I use this because it's very easy:

if [ `LANG=C type example 2>/dev/null|wc -l` = 1 ];then echo exists;else echo "not exists";fi

or

if [ `LANG=C type example 2>/dev/null|wc -l` = 1 ];then
echo exists
else echo "not exists"
fi

It uses shell builtin and program echo status to stdout and nothing to stderr by the other hand if a command is not found, it echos status only to stderr.

I'd say there's no portable and 100% reliable way due to dangling aliases. For example:

alias john='ls --color'
alias paul='george -F'
alias george='ls -h'
alias ringo=/

Of course only the last one is problematic (no offence to Ringo!) But all of them are valid aliases from the point of view of command -v.

In order to reject dangling ones like ringo, we have to parse the output of the shell built-in alias command and recurse into them (command -v is no superior to alias here.) There's no portable solution for it, and even a Bash-specific solution is rather tedious.

Note that solution like this will unconditionally reject alias ls='ls -F'

test() { command -v $1 | grep -qv alias }

Script copy paste to check for multiple dependencies and inform status to end users:

for cmd in "latex" "pandoc"; do
  printf "%-10s" "$cmd"
  if hash "$cmd" 2>/dev/null; then printf "OK\n"; else printf "missing\n"; fi
done

Sample output:

latex     OK
pandoc    missing

Adjust the 10 to the maximum command length. Not automatic because I don't see a non verbose way to do it.

I had to check if git was installed as part of deploying our CI server. My final bash script was as follows (Ubuntu server):

if ! builtin type -p git &>/dev/null; then
  sudo apt-get -y install git-core
fi

Hope this help someone else!

checkexists() {
    while [ -n "$1" ]; do
        [ -n "$(which "$1")" ] || echo "$1": command not found
        shift
    done
}

my setup for a debian server. i had a the problem when multiple packages contains the same name. for example apache2. so this was my solution.

function _apt_install() {
    apt-get install -y $1 > /dev/null
}

function _apt_install_norecommends() {
    apt-get install -y --no-install-recommends $1 > /dev/null
}
function _apt_available() {
    if [ `apt-cache search $1 | grep -o "$1" | uniq | wc -l` = "1" ]; then
        echo "Package is available : $1"
        PACKAGE_INSTALL="1"
    else
        echo "Package $1 is NOT available for install"
        echo  "We can not continue without this package..."
        echo  "Exitting now.."
        exit 0
    fi
}
function _package_install {
    _apt_available $1
    if [ "${PACKAGE_INSTALL}" = "1" ]; then
        if [ "$(dpkg-query -l $1 | tail -n1 | cut -c1-2)" = "ii" ]; then
             echo  "package is already_installed: $1"
        else
            echo  "installing package : $1, please wait.."
            _apt_install $1
            sleep 0.5
        fi
    fi
}

function _package_install_no_recommends {
    _apt_available $1
    if [ "${PACKAGE_INSTALL}" = "1" ]; then
        if [ "$(dpkg-query -l $1 | tail -n1 | cut -c1-2)" = "ii" ]; then
             echo  "package is already_installed: $1"
        else
            echo  "installing package : $1, please wait.."
            _apt_install_norecommends $1
            sleep 0.5
        fi
    fi
}

In case you want to check if a program exists and is really a program, not a bash built-in command, then command, type and hash are not appropriate for testing as they all return 0 exit status for built-in commands.
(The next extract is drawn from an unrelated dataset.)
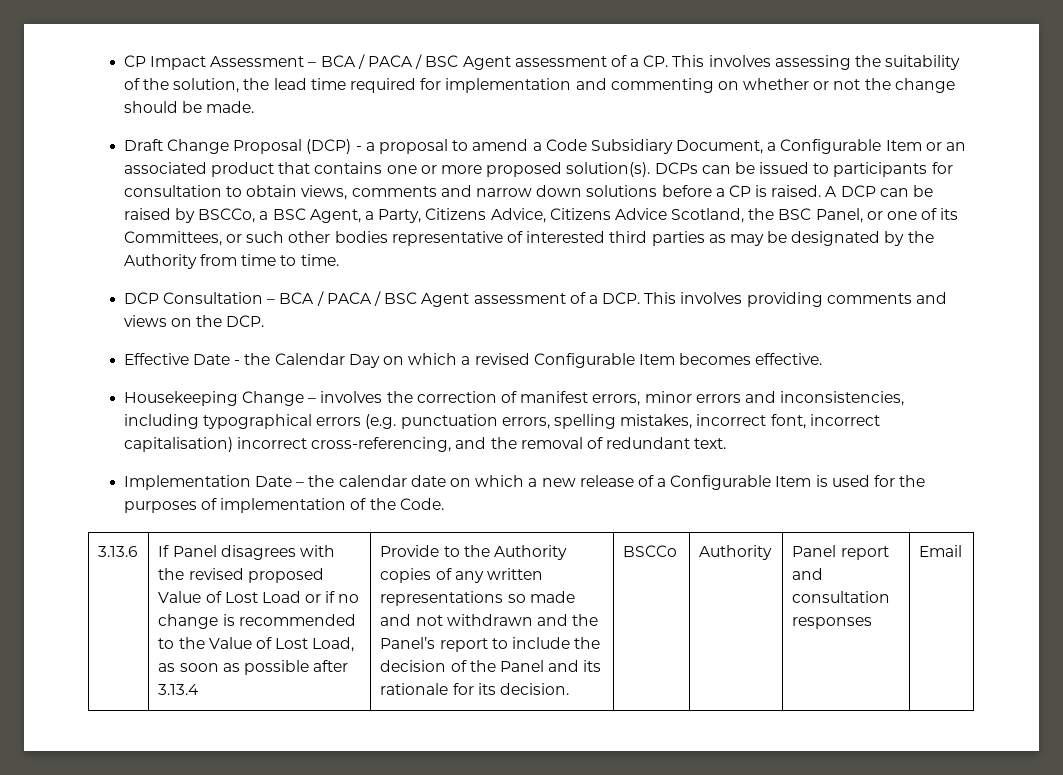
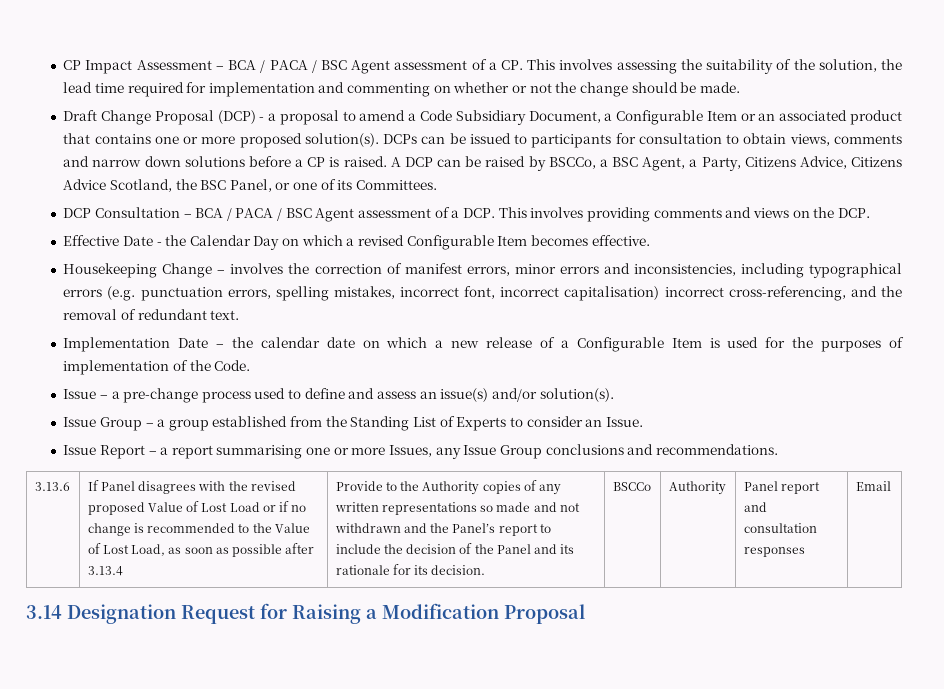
[123,231,934,246] [123,254,339,269] Committees, or such other bodies representative of interested third parties as may be designated by the Authority from time to time. -> [356,180,438,190] Committees.
(444, 504) none -> [63,388,614,403] [63,416,643,431] [63,444,778,459] // Issue – a pre-change process used to define and assess an issue(s) and/or solution(s). // Issue Group – a group established from the Standing List of Experts to consider an Issue. // Issue Report – a report summarising one or more Issues, any Issue Group conclusions and recommendations.
(963, 551) none -> [26,603,585,624] // 3.14 Designation Request for Raising a Modification Proposal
For example, there is the time program which offers more features than the time built-in command. To check if the program exists, I would suggest using which as in the following example:

# first check if the time program exists
timeProg=`which time`
if [ "$timeProg" = "" ]
then
  echo "The time program does not exist on this system."
  exit 1
fi

# invoke the time program
$timeProg --quiet -o result.txt -f "%S %U + p" du -sk ~
echo "Total CPU time: `dc -f result.txt` seconds"
rm result.txt

I couldn't get one of the solutions to work, but after editing it a little I came up with this. Which works for me:

dpkg --get-selections | grep -q linux-headers-$(uname -r)

if [ $? -eq 1 ]; then
        apt-get install linux-headers-$(uname -r)
fi